3. Clone the main window
We stumbled upon Opening multiple instances of an MTrimmedWindow complete with perspectives etc n-mtrimmedwindow-complete-with-perspectives-etc and did a lot of trial and error and came up with this muddy code:
class ElementCloningBasedCreator {
EModelService models = ...; // injected
MApplication app = ...; // injected
public void openNewWindow() {
MWindow originWindow = (MWindow) models.find("the.main.window.id", app);
MWindow newWindow = (MWindow) models.cloneElement(originWindow, null);
MPerspectiveStack newPerspectiveStack =
(MPerspectiveStack) models.find(the.main.perspective.stack.id, newWindow);
newPerspectiveStack.setParent((MElementContainer) newWindow);
addTo(app, newWindow);
// Clone the shared elements. If we don't do that the rendering somewhere
// deep in the rabbit hole throws assertion erros because the recurisve
// finding of an element fails because the search root is null.
for (final MUIElement originSharedElement : originWindow.getSharedElements()) {
final MUIElement clonedSharedElement = models.cloneElement(originSharedElement, null);
clonedSharedElement.setParent((MElementContainer) newWindow);
newWindow.getSharedElements().add(clonedSharedElement);
}
cloneSnippets(app, originWindow, newPerspectiveStack, newWindow);
newWindow.setContext(createContextForNewWindow(originWindow, newWindow));
newWindow.setToBeRendered(true);
newWindow.setVisible(true);
newWindow.setOnTop(true);
models.bringToTop(newWindow);
}
@SuppressWarnings({ "rawtypes", "unchecked" })

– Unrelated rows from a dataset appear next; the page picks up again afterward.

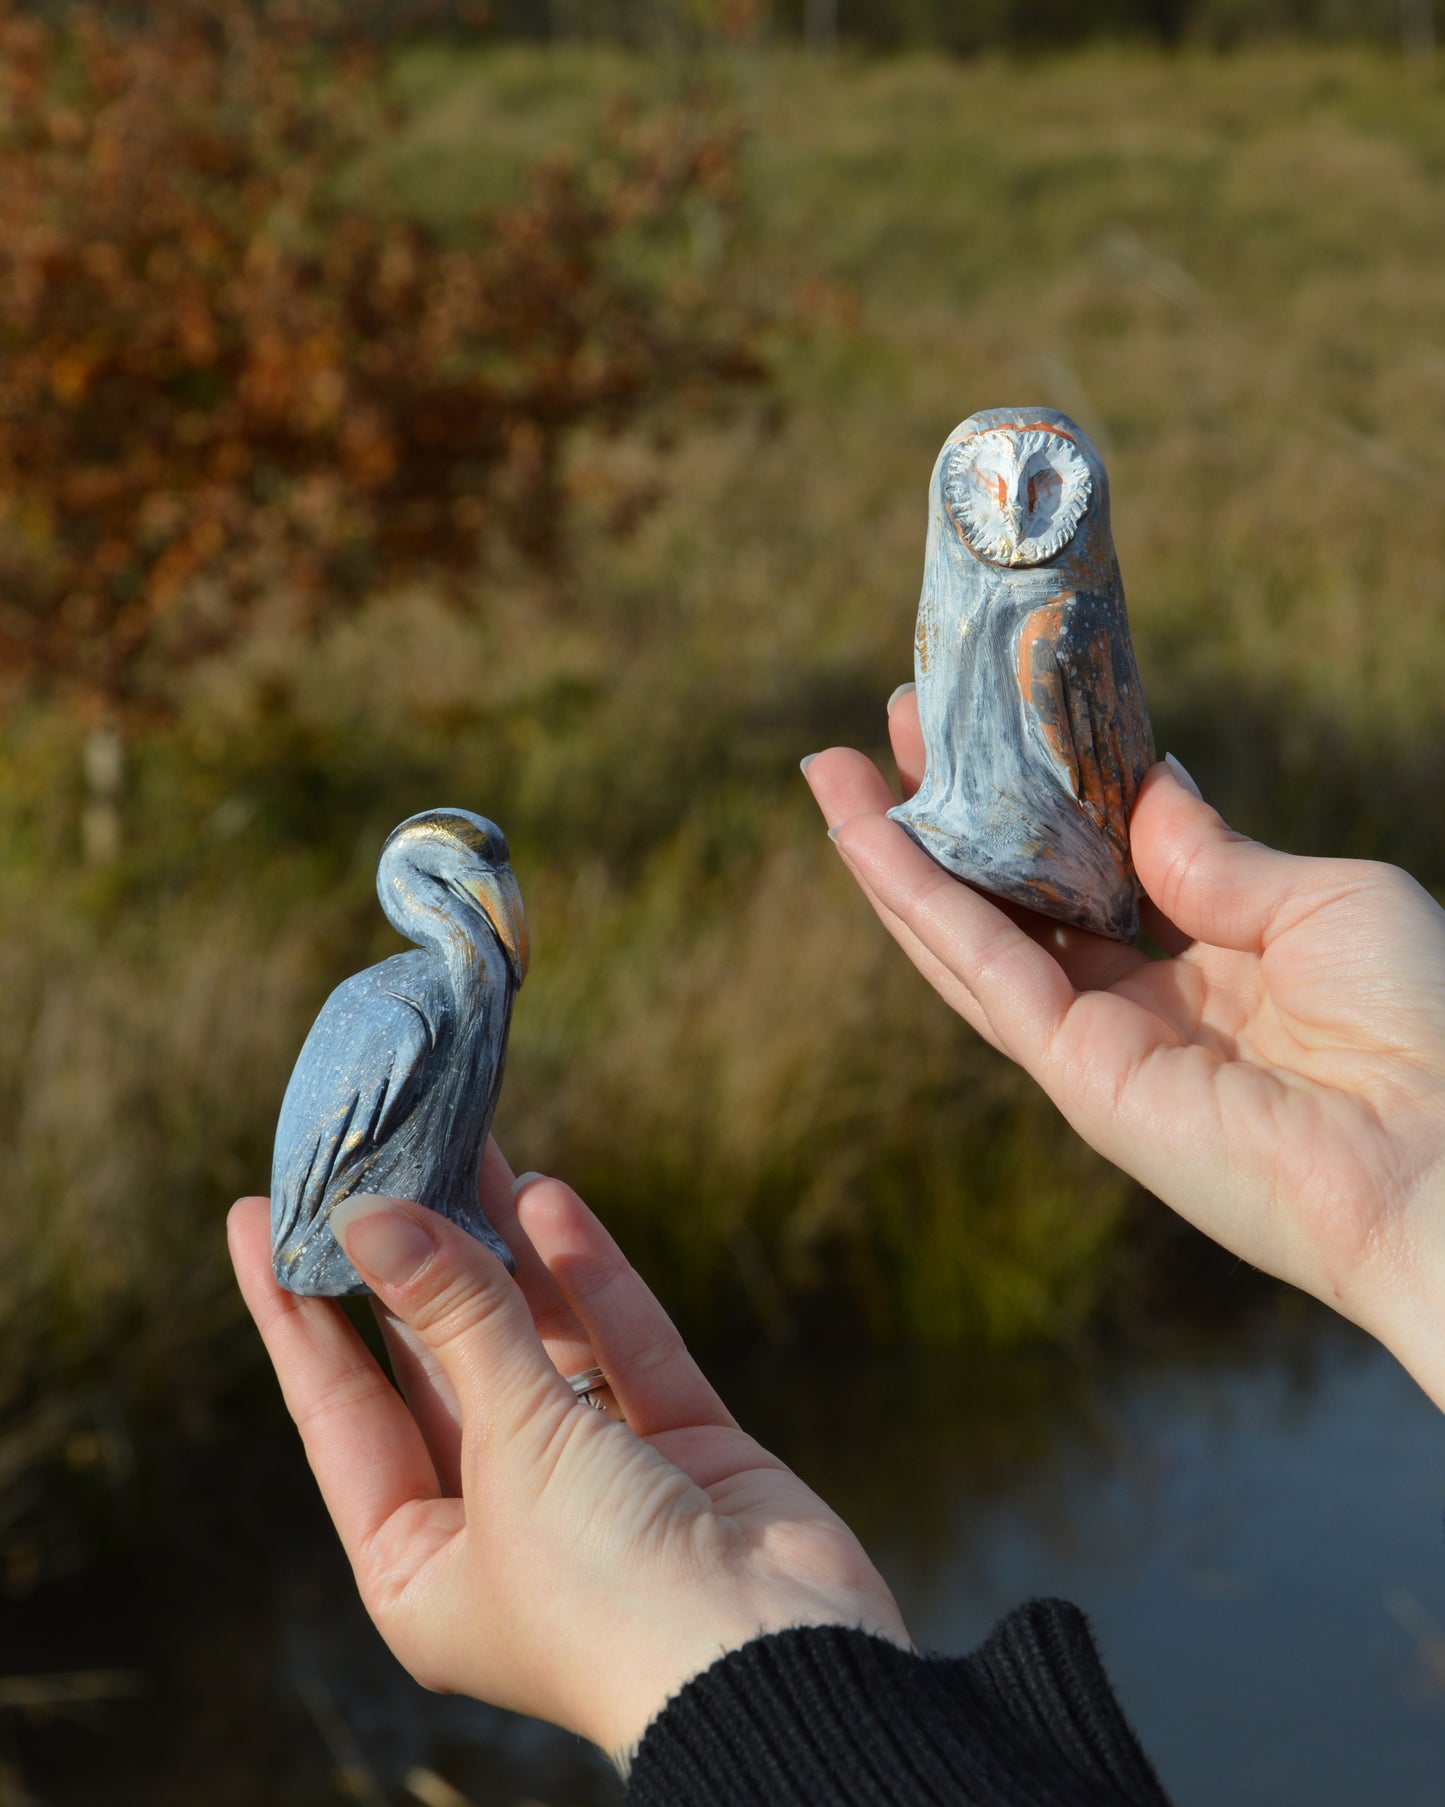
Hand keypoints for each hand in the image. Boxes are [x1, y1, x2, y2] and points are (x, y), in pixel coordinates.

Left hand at [228, 1147, 909, 1770]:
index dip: (294, 1309)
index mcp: (423, 1565)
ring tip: (464, 1143)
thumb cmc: (608, 1590)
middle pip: (437, 1359)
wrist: (778, 1662)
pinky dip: (589, 1278)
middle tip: (373, 1154)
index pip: (338, 1409)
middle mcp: (502, 1520)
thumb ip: (454, 1315)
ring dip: (500, 1246)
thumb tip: (375, 1214)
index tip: (257, 1211)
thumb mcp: (508, 1443)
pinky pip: (621, 1346)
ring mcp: (597, 1481)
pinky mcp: (682, 1448)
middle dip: (409, 1256)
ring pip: (533, 1339)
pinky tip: (547, 1198)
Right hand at [804, 689, 1444, 1412]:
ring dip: (894, 853)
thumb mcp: (1320, 899)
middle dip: (946, 813)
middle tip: (892, 725)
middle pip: (1010, 897)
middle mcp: (1140, 1006)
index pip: (1089, 870)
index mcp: (1207, 963)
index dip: (1034, 798)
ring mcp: (1097, 1046)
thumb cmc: (1423, 1021)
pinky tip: (865, 834)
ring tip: (831, 773)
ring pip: (968, 936)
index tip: (993, 721)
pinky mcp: (1074, 1076)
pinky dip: (914, 901)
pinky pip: (978, 972)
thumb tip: (1145, 782)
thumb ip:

private void addTo(MElementContainer target, MUIElement child) {
child.setParent(target);
target.getChildren().add(child);
}
/**
* Clone each snippet that is a perspective and add the cloned perspective
* into the main PerspectiveStack.
*/
private void cloneSnippets(MApplication app, MWindow originWindow,
MPerspectiveStack newPerspectiveStack, MWindow newWindow) {
boolean isFirstSnippet = true;
for (MUIElement snippet : app.getSnippets()) {
if (ignoreSnippet(snippet)) {
continue;
}
String snipetId = snippet.getElementId();
MPerspective clonedPerspective =
(MPerspective) models.cloneSnippet(app, snipetId, originWindow);
findPlaceholdersAndCloneReferencedParts(clonedPerspective, newWindow);
addTo(newPerspectiveStack, clonedPerspective);
if (isFirstSnippet) {
newPerspectiveStack.setSelectedElement(clonedPerspective);
isFirstSnippet = false;
}
}
}
private boolean ignoreSnippet(MUIElement snippet) {
return !(snippet instanceof MPerspective);
}
private void findPlaceholdersAndCloneReferencedParts(MPerspective clonedPerspective, MWindow newWindow) {
List<MPlaceholder> placeholders =
models.findElements(clonedPerspective, null, MPlaceholder.class, null);
for (MPlaceholder placeholder : placeholders) {
MUIElement reference = placeholder.getRef();
if (reference != null) {
placeholder.setRef(models.cloneElement(placeholder.getRef(), null));
placeholder.getRef().setParent((MElementContainer) newWindow);
}
}
}
}
This code does not really work and we really need some hints/advices how to do it right, because of the lack of official documentation. The questions open are:
- Do we need to clone the shared objects and if not how do we prevent the errors during rendering)?
- We only saw code where the cloned elements are
added to the parent via
getChildren().add()
, but we found out that the children din't get the parent automatically and it isnull
though. Is it the right pattern to add the parent to the child too? - We have the deep feeling that we are doing it not right. It looks way too complicated what we do here. Is there a simpler/better approach?